A more general way that'll work for more complex computations as well is by using IF as shown below.

***Alternative way to exclude cases having fewer than 3 valid values over v1 to v5.**

if (nvalid (v1 to v5) >= 3) happy4 = mean(v1 to v5).

execute.

## SPSS - Compute Means over Cases

So far we computed horizontal means: *means over variables* for each case separately. Let's now compute vertical means: *means over cases* for each variable separately. We'll first create output tables with means and we'll then add such means to our data.

Means over all cases are easily obtained with DESCRIPTIVES as in
descriptives v1 v2.

## Result

## Means for Groups Separately

So what if we want means for male and female respondents separately? One option is SPLIT FILE but this is way more work than necessary. A simple MEANS command will do as shown below.

***Show only value labels (no data values) in output tables.**

set tnumbers labels.

***Report means for genders separately.**

means v1 v2 by gender/cells means.

## Result

## SPSS - Add Means to Dataset

Finally, you may sometimes want means over cases as new variables in your data. The way to go here is AGGREGATE as shown below.

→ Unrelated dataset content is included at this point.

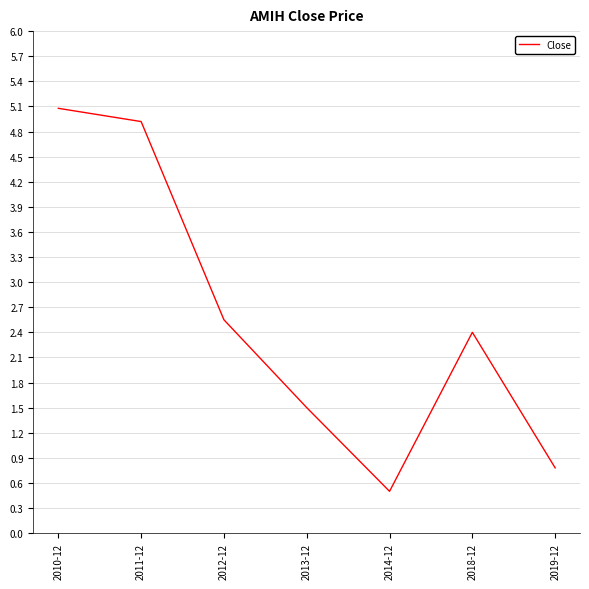

Is this an area chart (filled region under the line)?

No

***Add mean over v1 as new variable to data.**

aggregate outfile * mode addvariables

/mean_1 = mean(v1).

If you'd like means for groups of cases separately, add one or more `BREAK`

variables as shown below. This example also shows how to add means for multiple variables in one go, again by using TO.

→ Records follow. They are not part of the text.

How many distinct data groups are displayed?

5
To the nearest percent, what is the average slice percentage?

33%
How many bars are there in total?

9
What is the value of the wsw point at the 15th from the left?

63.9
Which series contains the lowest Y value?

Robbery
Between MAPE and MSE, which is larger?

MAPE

***Add means over v2 to v5 for genders separately as new variables to data.**

aggregate outfile * mode addvariables

/break gender

/mean_2 to mean_5 = mean(v2 to v5).

## Result

Note that we already saw these means (over v2, for genders separately) in our output after running
means v2 by gender.

Right. That's about all we could think of regarding means in SPSS. If you've any questions or remarks, please feel free to throw in a comment below.

## THIS TUTORIAL HAS 11 COMMENTS:

## By JL Euste on April 2nd, 2017

How can I add means FOR GROUPS to the data set? You only included calculating means for groups reported as a table, but I want the means for groups as a new variable. Thank you!

## By Ruben Geert van den Berg on April 2nd, 2017

Hi Euste! Use AGGREGATE with one or more BREAK variables. For example

AGGREGATE OUTFILE * MODE ADDVARIABLES

/BREAK GENDER

/mean_salary = mean(salary).

will add mean salaries for genders separately to your dataset. They'll be the same means as you'll get from

means salary by gender.

Does that answer your question?

## By Loo on October 27th, 2018

Hi Ruben,

Ten subjects have been tested by the same measure (imagine an intelligence test). But, there is different number of taking part in experiment for each subject (e.g., Subject A: 1 times; Subject B: 7 times; Subject C: 2 times; etc.). Is the mean of means the best option for calculating the mean scores? If yes then how I should calculate its SD?

## By Ruben Geert van den Berg on October 28th, 2018

Hi Loo!

I'd compute both the mean and standard deviation over the tests they've taken. Assuming the tests are variables (not cases) in your data, use something like

`compute m1 = mean(q1 to q5).`

and

`compute s1 = sd(q1 to q5).`

and then give them clear variable labels:

`variable labels m1 'Mean score over tests taken'.`

Both functions use the sums over valid values and divide by the numbers of valid values -which is the right way to go for the vast majority of cases.

Hope that helps!

## By Loo on October 29th, 2018

Thank you so much for reply. Actually I want to know your idea. Here is my data:

Subject - score

A: 6, 6

B: 7

C: 7

D: 6

E: 6, 5, 6, 6, 7, 6, 6, 7, 6, 7

F: 5, 5, 5

I need the mean for all of these scores, and I want to use this formula (the mean of means) for it:

M = M1 + M2 + M3 + M4 + M5 + M6 / 6

Do you think using the mean of means is correct here? Then could you please simply write its SD formula?